In a variety of ways. Of course, there are always metrics. For them, I place a much heavier weight on the metrics as a team overall than individual metrics. The team metrics can be a baseline against which you look at IC’s individual metrics. Assuming they’re not egregiously different, I consider each IC’s efforts as a contribution to the team metric/goal. We win as a team and lose as a team.
We win as a team and lose as a team.
I think a lot depends largely on how they’re being used. Since Support metrics inherently are not 100% controlled by the team or their efforts, these metrics are sometimes just numbers. Additionally, without context, they can decouple the work from reality and even lead to wrong conclusions. I think metrics are useful as a way to help gauge team and performance health, which then may assist in iterating on successful processes or problem-solving on a specific level, but they certainly are not the end-all, be all for Support goals.
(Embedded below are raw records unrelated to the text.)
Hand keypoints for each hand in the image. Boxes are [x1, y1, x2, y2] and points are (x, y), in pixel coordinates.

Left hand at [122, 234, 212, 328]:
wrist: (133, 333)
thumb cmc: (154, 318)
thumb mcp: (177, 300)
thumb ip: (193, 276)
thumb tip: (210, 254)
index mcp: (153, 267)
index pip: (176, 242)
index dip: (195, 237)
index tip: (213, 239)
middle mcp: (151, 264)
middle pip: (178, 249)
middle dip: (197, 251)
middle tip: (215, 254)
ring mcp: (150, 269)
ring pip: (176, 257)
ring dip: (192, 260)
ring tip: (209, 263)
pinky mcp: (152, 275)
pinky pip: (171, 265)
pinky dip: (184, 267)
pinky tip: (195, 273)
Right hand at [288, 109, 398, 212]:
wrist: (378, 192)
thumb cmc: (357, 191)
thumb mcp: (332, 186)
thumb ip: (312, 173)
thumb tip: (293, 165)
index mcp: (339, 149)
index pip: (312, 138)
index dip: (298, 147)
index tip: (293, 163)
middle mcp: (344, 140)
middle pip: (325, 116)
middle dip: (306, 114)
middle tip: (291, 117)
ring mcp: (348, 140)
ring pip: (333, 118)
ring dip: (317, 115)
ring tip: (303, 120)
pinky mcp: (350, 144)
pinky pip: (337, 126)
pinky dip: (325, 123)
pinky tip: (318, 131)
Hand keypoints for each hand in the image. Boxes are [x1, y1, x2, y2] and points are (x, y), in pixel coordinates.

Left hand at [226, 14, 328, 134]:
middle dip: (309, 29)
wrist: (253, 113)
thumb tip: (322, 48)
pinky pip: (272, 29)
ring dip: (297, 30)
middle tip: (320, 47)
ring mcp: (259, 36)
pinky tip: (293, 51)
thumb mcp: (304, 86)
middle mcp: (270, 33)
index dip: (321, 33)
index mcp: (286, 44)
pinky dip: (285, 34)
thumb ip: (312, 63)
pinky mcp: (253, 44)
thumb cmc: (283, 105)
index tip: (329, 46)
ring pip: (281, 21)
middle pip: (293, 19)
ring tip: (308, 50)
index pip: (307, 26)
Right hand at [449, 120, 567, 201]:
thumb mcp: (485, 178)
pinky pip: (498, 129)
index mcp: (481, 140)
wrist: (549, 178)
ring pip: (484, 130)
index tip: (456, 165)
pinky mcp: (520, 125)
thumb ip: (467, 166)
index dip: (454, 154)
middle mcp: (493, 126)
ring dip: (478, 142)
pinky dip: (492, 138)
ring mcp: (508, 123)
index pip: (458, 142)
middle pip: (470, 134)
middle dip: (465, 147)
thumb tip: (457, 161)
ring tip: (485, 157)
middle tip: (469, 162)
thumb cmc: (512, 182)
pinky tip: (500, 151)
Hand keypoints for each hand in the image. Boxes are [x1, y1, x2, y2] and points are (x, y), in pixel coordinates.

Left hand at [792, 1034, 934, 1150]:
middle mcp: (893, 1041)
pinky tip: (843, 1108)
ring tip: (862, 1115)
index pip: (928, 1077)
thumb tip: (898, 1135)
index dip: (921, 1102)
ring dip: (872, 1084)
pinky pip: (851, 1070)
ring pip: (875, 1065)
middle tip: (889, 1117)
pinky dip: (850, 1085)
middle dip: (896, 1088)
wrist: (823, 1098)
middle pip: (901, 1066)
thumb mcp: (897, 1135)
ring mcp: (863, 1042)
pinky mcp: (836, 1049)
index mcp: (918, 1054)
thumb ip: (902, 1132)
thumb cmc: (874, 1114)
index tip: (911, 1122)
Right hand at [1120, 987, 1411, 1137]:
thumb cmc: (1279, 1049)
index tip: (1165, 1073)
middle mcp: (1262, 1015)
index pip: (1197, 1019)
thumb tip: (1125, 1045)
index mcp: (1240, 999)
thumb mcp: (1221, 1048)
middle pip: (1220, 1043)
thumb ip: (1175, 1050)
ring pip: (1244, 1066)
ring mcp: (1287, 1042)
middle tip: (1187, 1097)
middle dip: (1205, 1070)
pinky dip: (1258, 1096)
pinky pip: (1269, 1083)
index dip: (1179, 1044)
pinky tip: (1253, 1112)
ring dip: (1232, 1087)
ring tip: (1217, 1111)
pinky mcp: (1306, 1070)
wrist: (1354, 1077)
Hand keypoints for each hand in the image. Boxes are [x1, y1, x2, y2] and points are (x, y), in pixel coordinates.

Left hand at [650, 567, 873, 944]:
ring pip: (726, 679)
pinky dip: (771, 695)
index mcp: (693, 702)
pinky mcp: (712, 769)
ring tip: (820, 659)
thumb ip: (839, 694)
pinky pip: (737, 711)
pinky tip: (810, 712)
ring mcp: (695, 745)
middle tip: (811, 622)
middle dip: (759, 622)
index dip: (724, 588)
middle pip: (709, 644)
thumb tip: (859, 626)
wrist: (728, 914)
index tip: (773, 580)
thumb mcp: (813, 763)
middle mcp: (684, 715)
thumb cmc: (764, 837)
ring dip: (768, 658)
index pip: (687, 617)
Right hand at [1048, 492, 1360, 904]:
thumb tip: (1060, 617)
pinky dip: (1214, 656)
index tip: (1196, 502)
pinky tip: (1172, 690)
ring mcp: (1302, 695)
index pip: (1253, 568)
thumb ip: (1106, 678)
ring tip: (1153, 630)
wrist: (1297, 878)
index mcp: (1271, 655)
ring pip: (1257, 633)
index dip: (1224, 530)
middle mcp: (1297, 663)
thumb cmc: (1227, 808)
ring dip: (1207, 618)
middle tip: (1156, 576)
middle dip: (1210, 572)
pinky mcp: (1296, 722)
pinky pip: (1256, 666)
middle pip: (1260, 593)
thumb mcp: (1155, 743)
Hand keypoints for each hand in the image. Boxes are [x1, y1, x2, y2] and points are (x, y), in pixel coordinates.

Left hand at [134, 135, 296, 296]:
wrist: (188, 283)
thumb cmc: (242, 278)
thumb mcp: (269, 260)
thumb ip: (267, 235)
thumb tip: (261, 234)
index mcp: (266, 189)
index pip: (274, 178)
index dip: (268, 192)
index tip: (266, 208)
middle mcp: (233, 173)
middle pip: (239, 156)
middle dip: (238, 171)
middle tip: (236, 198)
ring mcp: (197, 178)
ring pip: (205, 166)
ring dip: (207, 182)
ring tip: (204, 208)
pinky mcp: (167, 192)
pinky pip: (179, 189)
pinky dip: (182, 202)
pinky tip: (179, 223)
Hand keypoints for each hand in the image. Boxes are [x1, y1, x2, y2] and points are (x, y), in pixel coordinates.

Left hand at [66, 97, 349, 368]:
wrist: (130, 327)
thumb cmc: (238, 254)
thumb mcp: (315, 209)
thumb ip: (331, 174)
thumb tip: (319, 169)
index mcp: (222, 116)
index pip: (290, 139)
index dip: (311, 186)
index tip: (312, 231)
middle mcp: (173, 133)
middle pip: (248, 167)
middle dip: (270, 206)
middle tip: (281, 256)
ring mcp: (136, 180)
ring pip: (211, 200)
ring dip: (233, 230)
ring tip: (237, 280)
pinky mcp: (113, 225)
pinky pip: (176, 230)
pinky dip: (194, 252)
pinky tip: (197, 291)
Perhaps more important are the contributions that ICs make to the team goals, outside of the inbox, that ideally map up to organizational goals. Support is a (rather tricky) balance between reactive and pro-active work, but without the latter, a Support team will never evolve to meet the growing and changing needs of their customers. As long as folks are constantly pushing towards improving themselves, our team, and organization as a whole, I think we’re on the right track.
Support is a (rather tricky) balance between reactive and pro-active work
That evolution in Support is difficult to achieve, for sure. How do you nurture development in your team?
To begin, it requires trust between a leader and direct reports. This trust is the foundation on which the relationship is built. As a leader, it’s critical to empower ICs by giving them work that’s slightly above their self-perceived abilities. As they routinely strive to achieve the bar the two of you have collaboratively set, they’ll continue to level up. Additionally, I find it important to constantly talk with the ICs who report to you to understand what their career goals are, what motivates them, and routinely share constructive feedback with them. As this mutual trust is developed, this dialog becomes more honest and impactful and the two of you engage in a mutually beneficial collaboration.
How have things changed for you over time?
I’m still trying to reconcile the advice I hear constantly that “No one knows what they’re doing” and observing that some people really do have their shit together. That is to say, I still feel like I’m the former camp than the latter and have yet to consider myself part of Support thought leadership!
My perennial last questions… how do you sign off an email?
Warm regards.
Thanks so much, Jay! It’s always good to get a new manager’s perspective, and your story is an unusual one!